Study text:
....

I get it. Jack Morris's career ERA was 3.90, higher than the career ERAs of Mike Witt, Mike Boddicker, and Tom Candiotti. And if you use ERA+, Morris looks a little better (105 ERA+), but he doesn't fare as well as … Mike Witt, Mike Boddicker, and Tom Candiotti. Trying to build a statistical case for Morris is like trying to start a car by putting a gas nozzle in the ignition. That has some of the basic ideas involved, but the execution is all wrong.

If I had a vote, Morris wouldn't even get in to the Hall of Really Neat Players Named Jack. But here's something I stopped doing a long time ago: I stopped gritting my teeth every time another writer made a belabored case for Morris. I stopped trying to convince people of the error of their ways, hoping to save their mortal baseball-loving souls. I took the sandwich board off my shoulders and recycled the pamphlets I was handing out.

Supporters for Jack Morris usually don't appeal too much to the statistical argument, other than the bloated win-loss record. They appeal to his status as the Pitcher of the '80s, or his performance in Game 7, or his tenacity, or that gleam in his eye that made you feel like you were going to be alright, or the smell of his aftershave as he cradled the rest of the team in his arms, or … whatever they feel like appealing to. Different writers will pick and choose different things, but they can all be whittled down to the same thing: Jack Morris should be in the Hall of Fame because of his je ne sais quoi.

To which I respond: Sounds good.

And I mean that. There's no snark behind that whatsoever. If, to you, Morris just feels like a Hall of Famer, I absolutely don't have a problem with that because 75% of the voters would also have to feel the same way, so there isn't a chance that one dingbat will futz the whole thing up.

Using Morris' won-loss record to demonstrate that he was empirically better than, say, Frank Tanana, Jim Kaat, or Vida Blue? Can't get behind that. Mentioning that he started 14 straight Opening Day starts, as if I should give him credit for starting on Opening Day after going 6-14 with a 4.86 ERA the season before? Not so much.

But if you have a gut feeling that Morris transcended the game in some capacity that isn't easy to define in a number -- something that you just can't explain to someone who is wrapped up in the stats-minded -- and you're just compelled to vote for him, go for it. Because in order for him to get in the Hall, 75% of the voters would have to feel like that. And if over 400 of the voters saw the je ne sais quoi that I never saw, I'll learn to accept that it's my problem, not theirs.

....

Dataset content:
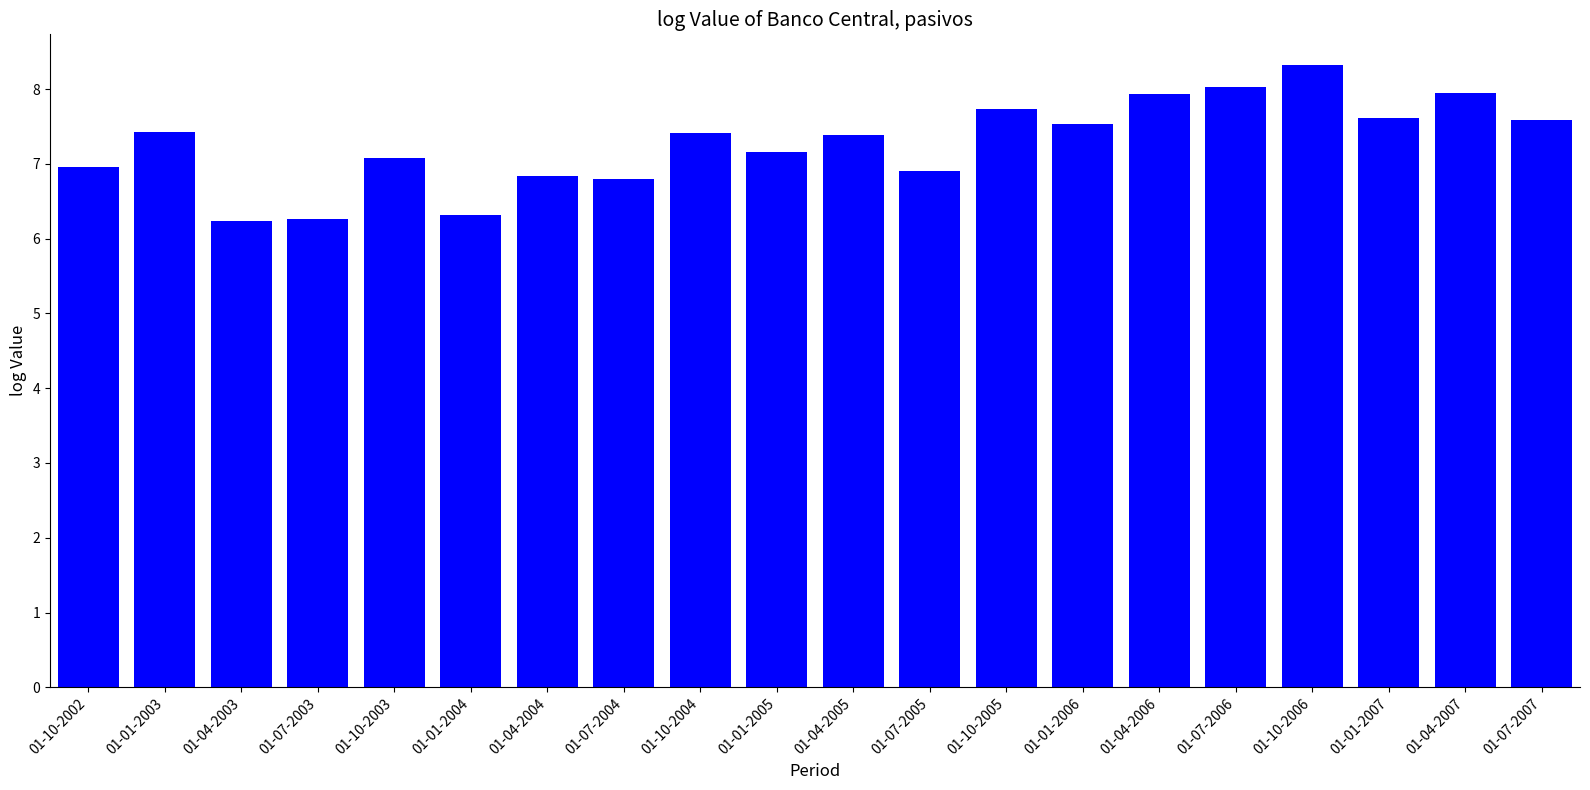

What is the minimum value shown in the chart?

6.2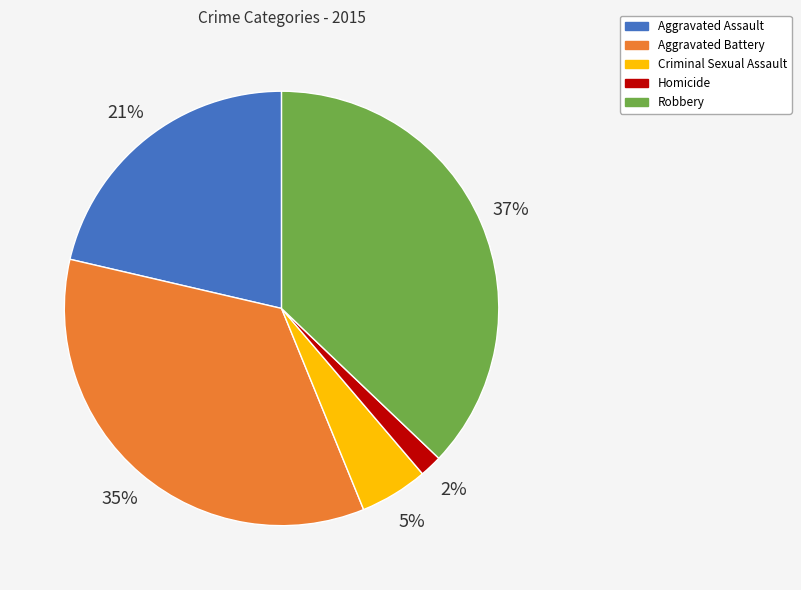

To the nearest percent, what is the average slice percentage?

20%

....

What to produce: What career ERA does the Jack Morris commentary give for Morris? The listing has no connection to the Jack Morris commentary.

Task response: Morris's career ERA was 3.90.